_Aim of the task_. What is needed is an exact transcription of every record below.

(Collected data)
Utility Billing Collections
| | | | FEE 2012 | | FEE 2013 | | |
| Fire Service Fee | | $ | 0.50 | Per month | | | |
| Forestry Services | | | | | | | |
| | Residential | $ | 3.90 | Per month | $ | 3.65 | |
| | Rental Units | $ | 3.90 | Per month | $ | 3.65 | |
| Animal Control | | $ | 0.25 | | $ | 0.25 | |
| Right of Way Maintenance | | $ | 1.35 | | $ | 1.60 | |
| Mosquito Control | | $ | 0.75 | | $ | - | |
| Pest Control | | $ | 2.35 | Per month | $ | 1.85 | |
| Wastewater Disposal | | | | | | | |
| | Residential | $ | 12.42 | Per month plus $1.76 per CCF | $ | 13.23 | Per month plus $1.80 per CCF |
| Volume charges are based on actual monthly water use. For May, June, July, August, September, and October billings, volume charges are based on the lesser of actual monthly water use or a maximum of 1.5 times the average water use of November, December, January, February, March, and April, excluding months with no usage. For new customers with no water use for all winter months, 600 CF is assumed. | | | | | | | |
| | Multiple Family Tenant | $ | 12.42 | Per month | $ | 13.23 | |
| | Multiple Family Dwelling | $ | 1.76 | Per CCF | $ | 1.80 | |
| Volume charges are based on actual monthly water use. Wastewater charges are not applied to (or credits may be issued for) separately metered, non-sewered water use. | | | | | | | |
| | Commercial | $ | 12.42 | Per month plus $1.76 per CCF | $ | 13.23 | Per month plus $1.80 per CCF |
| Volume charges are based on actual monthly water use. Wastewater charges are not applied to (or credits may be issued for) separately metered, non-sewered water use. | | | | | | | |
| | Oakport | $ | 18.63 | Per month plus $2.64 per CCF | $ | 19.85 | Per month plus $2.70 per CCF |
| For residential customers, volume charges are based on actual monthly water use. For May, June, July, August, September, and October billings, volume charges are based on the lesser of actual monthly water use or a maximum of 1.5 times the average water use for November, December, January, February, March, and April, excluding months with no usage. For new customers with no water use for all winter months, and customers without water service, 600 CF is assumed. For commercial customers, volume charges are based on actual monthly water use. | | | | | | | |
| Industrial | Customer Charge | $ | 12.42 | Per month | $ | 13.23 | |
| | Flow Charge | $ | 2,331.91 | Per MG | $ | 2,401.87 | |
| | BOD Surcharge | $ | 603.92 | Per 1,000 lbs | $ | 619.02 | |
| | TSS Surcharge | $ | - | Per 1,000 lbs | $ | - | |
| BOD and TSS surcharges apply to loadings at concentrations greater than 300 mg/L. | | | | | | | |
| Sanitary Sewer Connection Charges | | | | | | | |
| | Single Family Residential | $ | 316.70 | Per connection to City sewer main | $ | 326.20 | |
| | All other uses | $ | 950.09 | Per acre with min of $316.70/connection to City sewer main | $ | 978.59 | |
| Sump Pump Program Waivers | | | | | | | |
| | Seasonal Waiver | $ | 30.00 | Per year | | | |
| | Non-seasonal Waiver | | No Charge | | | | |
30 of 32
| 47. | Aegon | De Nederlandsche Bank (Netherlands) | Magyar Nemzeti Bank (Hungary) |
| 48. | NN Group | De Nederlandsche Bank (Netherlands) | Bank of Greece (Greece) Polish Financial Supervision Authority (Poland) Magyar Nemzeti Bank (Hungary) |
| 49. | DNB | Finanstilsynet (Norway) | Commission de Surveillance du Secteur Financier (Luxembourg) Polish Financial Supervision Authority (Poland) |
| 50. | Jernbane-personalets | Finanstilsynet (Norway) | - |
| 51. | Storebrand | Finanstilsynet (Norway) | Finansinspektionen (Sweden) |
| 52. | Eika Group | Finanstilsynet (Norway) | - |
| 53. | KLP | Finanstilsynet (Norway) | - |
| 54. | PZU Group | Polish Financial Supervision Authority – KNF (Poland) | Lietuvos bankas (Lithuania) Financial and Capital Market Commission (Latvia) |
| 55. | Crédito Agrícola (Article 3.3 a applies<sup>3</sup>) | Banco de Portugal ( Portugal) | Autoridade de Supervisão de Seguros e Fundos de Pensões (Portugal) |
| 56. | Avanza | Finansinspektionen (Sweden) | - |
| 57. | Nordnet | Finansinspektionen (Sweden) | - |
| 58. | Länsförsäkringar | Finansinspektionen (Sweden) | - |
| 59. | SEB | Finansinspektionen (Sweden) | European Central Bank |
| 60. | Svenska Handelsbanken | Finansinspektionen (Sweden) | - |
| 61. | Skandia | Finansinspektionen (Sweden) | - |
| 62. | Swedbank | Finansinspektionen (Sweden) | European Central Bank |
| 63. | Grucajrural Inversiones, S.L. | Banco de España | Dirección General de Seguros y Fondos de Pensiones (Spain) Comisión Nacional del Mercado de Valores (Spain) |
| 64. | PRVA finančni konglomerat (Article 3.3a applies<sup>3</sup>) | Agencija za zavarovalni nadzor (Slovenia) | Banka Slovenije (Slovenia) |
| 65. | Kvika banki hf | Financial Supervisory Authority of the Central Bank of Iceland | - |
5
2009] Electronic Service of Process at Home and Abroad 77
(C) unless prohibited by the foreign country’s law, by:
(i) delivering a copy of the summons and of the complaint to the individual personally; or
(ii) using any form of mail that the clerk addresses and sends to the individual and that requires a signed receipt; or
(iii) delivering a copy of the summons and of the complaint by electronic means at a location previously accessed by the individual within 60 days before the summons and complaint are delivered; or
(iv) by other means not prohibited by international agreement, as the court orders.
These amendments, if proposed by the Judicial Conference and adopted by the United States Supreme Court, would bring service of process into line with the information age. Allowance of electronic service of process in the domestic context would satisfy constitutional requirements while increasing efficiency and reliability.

_Output of the task_.
Utility Billing Collections
| | | | FEE 2012 | | FEE 2013 | | |
| Fire Service Fee | | $ | 0.50 | Per month | | | |
| Forestry Services | | | | | | | |
| | Residential | $ | 3.90 | Per month | $ | 3.65 | |
| | Rental Units | $ | 3.90 | Per month | $ | 3.65 | |
| Animal Control | | $ | 0.25 | | $ | 0.25 | |
| Right of Way Maintenance | | $ | 1.35 | | $ | 1.60 | |
| Mosquito Control | | $ | 0.75 | | $ | - | |
| Pest Control | | $ | 2.35 | Per month | $ | 1.85 | |
| Wastewater Disposal | | | | | | | |
| | Residential | $ | 12.42 | Per month plus $1.76 per CCF | $ | 13.23 | Per month plus $1.80 per CCF |
| Volume charges are based on actual monthly water use. For May, June, July, August, September, and October billings, volume charges are based on the lesser of actual monthly water use or a maximum of 1.5 times the average water use of November, December, January, February, March, and April, excluding months with no usage. For new customers with no water use for all winter months, 600 CF is assumed. | | | | | | | |
| | Multiple Family Tenant | $ | 12.42 | Per month | $ | 13.23 | |
| | Multiple Family Dwelling | $ | 1.76 | Per CCF | $ | 1.80 | |
| Volume charges are based on actual monthly water use. Wastewater charges are not applied to (or credits may be issued for) separately metered, non-sewered water use. | | | | | | | |
| | Commercial | $ | 12.42 | Per month plus $1.76 per CCF | $ | 13.23 | Per month plus $1.80 per CCF |
| Volume charges are based on actual monthly water use. Wastewater charges are not applied to (or credits may be issued for) separately metered, non-sewered water use. | | | | | | | |
| | Oakport | $ | 18.63 | Per month plus $2.64 per CCF | $ | 19.85 | Per month plus $2.70 per CCF |
| For residential customers, volume charges are based on actual monthly water use. For May, June, July, August, September, and October billings, volume charges are based on the lesser of actual monthly water use or a maximum of 1.5 times the average water use for November, December, January, February, March, and April, excluding months with no usage. For new customers with no water use for all winter months, and customers without water service, 600 CF is assumed. For commercial customers, volume charges are based on actual monthly water use. | | | | | | | |
| Industrial | Customer Charge | $ | 12.42 | Per month | $ | 13.23 | |
| | Flow Charge | $ | 2,331.91 | Per MG | $ | 2,401.87 | |
| | BOD Surcharge | $ | 603.92 | Per 1,000 lbs | $ | 619.02 | |
| | TSS Surcharge | $ | - | Per 1,000 lbs | $ | - | |
| BOD and TSS surcharges apply to loadings at concentrations greater than 300 mg/L. | | | | | | | |
| Sanitary Sewer Connection Charges | | | | | | | |
| | Single Family Residential | $ | 316.70 | Per connection to City sewer main | $ | 326.20 | |
| | All other uses | $ | 950.09 | Per acre with min of $316.70/connection to City sewer main | $ | 978.59 | |
| Sump Pump Program Waivers | | | | | | | |
| | Seasonal Waiver | $ | 30.00 | Per year | | | |
| | Non-seasonal Waiver | | No Charge | | | | |
30 of 32
| 47. | Aegon | De Nederlandsche Bank (Netherlands) | Magyar Nemzeti Bank (Hungary) |
| 48. | NN Group | De Nederlandsche Bank (Netherlands) | Bank of Greece (Greece) Polish Financial Supervision Authority (Poland) Magyar Nemzeti Bank (Hungary) |
| 49. | DNB | Finanstilsynet (Norway) | Commission de Surveillance du Secteur Financier (Luxembourg) Polish Financial Supervision Authority (Poland) |
| 50. | Jernbane-personalets | Finanstilsynet (Norway) | - |
| 51. | Storebrand | Finanstilsynet (Norway) | Finansinspektionen (Sweden) |
| 52. | Eika Group | Finanstilsynet (Norway) | - |
| 53. | KLP | Finanstilsynet (Norway) | - |
| 54. | PZU Group | Polish Financial Supervision Authority – KNF (Poland) | Lietuvos bankas (Lithuania) Financial and Capital Market Commission (Latvia) |
| 55. | Crédito Agrícola (Article 3.3 a applies<sup>3</sup>) | Banco de Portugal ( Portugal) | Autoridade de Supervisão de Seguros e Fundos de Pensões (Portugal) |
| 56. | Avanza | Finansinspektionen (Sweden) | - |
| 57. | Nordnet | Finansinspektionen (Sweden) | - |
| 58. | Länsförsäkringar | Finansinspektionen (Sweden) | - |
| 59. | SEB | Finansinspektionen (Sweden) | European Central Bank |
| 60. | Svenska Handelsbanken | Finansinspektionen (Sweden) | - |
| 61. | Skandia | Finansinspektionen (Sweden) | - |
| 62. | Swedbank | Finansinspektionen (Sweden) | European Central Bank |
| 63. | Grucajrural Inversiones, S.L. | Banco de España | Dirección General de Seguros y Fondos de Pensiones (Spain) Comisión Nacional del Mercado de Valores (Spain) |
| 64. | PRVA finančni konglomerat (Article 3.3a applies<sup>3</sup>) | Agencija za zavarovalni nadzor (Slovenia) | Banka Slovenije (Slovenia) |
| 65. | Kvika banki hf | Financial Supervisory Authority of the Central Bank of Iceland | - |
5
2009] Electronic Service of Process at Home and Abroad 77
(C) unless prohibited by the foreign country’s law, by:
(i) delivering a copy of the summons and of the complaint to the individual personally; or
(ii) using any form of mail that the clerk addresses and sends to the individual and that requires a signed receipt; or
(iii) delivering a copy of the summons and of the complaint by electronic means at a location previously accessed by the individual within 60 days before the summons and complaint are delivered; or
(iv) by other means not prohibited by international agreement, as the court orders.
These amendments, if proposed by the Judicial Conference and adopted by the United States Supreme Court, would bring service of process into line with the information age. Allowance of electronic service of process in the domestic context would satisfy constitutional requirements while increasing efficiency and reliability.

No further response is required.